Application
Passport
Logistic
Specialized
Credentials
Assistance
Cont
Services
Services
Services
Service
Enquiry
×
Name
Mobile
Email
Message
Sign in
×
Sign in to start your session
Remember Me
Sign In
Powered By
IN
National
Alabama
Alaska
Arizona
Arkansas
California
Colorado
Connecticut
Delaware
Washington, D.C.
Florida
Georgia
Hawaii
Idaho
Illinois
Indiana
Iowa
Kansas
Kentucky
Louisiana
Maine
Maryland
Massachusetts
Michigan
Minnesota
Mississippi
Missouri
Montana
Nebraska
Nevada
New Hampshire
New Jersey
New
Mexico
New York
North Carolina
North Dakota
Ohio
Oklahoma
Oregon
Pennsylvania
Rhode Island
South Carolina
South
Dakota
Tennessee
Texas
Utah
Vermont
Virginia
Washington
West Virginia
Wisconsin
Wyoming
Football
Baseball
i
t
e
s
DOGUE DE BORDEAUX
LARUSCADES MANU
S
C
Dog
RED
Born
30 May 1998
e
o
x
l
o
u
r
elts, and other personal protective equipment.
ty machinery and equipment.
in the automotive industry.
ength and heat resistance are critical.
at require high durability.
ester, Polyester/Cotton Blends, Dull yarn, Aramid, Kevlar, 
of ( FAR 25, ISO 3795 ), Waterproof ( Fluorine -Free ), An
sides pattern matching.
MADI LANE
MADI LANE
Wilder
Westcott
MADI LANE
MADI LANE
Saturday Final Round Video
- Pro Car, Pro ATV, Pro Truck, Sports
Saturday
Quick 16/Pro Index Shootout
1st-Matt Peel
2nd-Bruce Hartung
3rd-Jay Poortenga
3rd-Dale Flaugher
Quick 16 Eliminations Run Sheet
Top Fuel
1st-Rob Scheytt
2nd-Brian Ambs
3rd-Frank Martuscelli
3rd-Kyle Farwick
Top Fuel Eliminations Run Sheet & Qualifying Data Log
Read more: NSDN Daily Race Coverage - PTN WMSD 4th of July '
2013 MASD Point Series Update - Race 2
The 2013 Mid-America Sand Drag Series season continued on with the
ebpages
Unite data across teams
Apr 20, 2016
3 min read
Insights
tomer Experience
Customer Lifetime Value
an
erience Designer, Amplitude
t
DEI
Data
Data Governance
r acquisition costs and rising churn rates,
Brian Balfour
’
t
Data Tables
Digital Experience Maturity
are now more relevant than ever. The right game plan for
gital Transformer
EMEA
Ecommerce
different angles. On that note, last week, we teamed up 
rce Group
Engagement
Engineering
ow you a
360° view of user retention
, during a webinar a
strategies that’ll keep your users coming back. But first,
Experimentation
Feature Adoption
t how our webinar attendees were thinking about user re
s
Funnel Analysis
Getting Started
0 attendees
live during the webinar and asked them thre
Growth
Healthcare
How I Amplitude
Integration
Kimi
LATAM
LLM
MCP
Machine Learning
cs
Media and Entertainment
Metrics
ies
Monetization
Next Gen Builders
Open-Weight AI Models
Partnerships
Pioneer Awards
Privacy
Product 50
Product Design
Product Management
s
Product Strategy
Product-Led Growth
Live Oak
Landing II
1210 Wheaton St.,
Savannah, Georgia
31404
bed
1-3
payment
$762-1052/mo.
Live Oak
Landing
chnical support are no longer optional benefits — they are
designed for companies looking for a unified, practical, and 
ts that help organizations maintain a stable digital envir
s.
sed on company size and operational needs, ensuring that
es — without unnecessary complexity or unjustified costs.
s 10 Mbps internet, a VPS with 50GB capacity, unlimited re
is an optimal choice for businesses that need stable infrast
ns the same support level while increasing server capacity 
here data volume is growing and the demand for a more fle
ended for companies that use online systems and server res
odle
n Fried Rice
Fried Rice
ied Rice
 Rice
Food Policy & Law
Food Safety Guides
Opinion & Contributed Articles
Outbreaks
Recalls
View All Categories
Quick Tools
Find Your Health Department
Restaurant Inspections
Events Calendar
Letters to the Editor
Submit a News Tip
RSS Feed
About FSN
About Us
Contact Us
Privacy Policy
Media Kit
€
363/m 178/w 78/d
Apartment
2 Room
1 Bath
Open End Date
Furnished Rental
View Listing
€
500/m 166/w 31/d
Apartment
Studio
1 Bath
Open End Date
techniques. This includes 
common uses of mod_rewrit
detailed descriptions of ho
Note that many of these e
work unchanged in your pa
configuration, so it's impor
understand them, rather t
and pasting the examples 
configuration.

_ _ _ _ _

*Task objective:* Can you rewrite the lines from the start of the records through the line containing "Data Governance", inclusive, with "Top Fuel" replaced by "Top Alcohol" and nothing else changed?

*Reply to the exercise:*
Application
Passport
Logistic
Specialized
Credentials
Assistance
Cont
Services
Services
Services
Service
Enquiry
×
Name
Mobile
Email
Message
Sign in
×
Sign in to start your session
Remember Me
Sign In
Powered By
IN
National
Alabama
Alaska
Arizona
Arkansas
California
Colorado
Connecticut
Delaware
Washington, D.C.
Florida
Georgia
Hawaii
Idaho
Illinois
Indiana
Iowa
Kansas
Kentucky
Louisiana
Maine
Maryland
Massachusetts
Michigan
Minnesota
Mississippi
Missouri
Montana
Nebraska
Nevada
New Hampshire
New Jersey
New
Mexico
New York
North Carolina
North Dakota
Ohio
Oklahoma
Oregon
Pennsylvania
Rhode Island
South Carolina
South
Dakota
Tennessee
Texas
Utah
Vermont
Virginia
Washington
West Virginia
Wisconsin
Wyoming
Football
Baseball
i
t
e
s
DOGUE DE BORDEAUX
LARUSCADES MANU
S
C
Dog
RED
Born
30 May 1998
e
o
x
l
o
u
r
elts, and other personal protective equipment.
ty machinery and equipment.
in the automotive industry.
ength and heat resistance are critical.
at require high durability.
ester, Polyester/Cotton Blends, Dull yarn, Aramid, Kevlar, 
of ( FAR 25, ISO 3795 ), Waterproof ( Fluorine -Free ), An
sides pattern matching.
MADI LANE
MADI LANE
Wilder
Westcott
MADI LANE
MADI LANE
Saturday Final Round Video
- Pro Car, Pro ATV, Pro Truck, Sports
Saturday
Quick 16/Pro Index Shootout
1st-Matt Peel
2nd-Bruce Hartung
3rd-Jay Poortenga
3rd-Dale Flaugher
Quick 16 Eliminations Run Sheet
Top Alcohol
1st-Rob Scheytt
2nd-Brian Ambs
3rd-Frank Martuscelli
3rd-Kyle Farwick
Top Alcohol Eliminations Run Sheet & Qualifying Data Log
Read more: NSDN Daily Race Coverage - PTN WMSD 4th of July '
2013 MASD Point Series Update - Race 2
The 2013 Mid-America Sand Drag Series season continued on with the
ebpages
Unite data across teams
Apr 20, 2016
3 min read
Insights
tomer Experience
Customer Lifetime Value
an
erience Designer, Amplitude
t
DEI
Data
Data Governance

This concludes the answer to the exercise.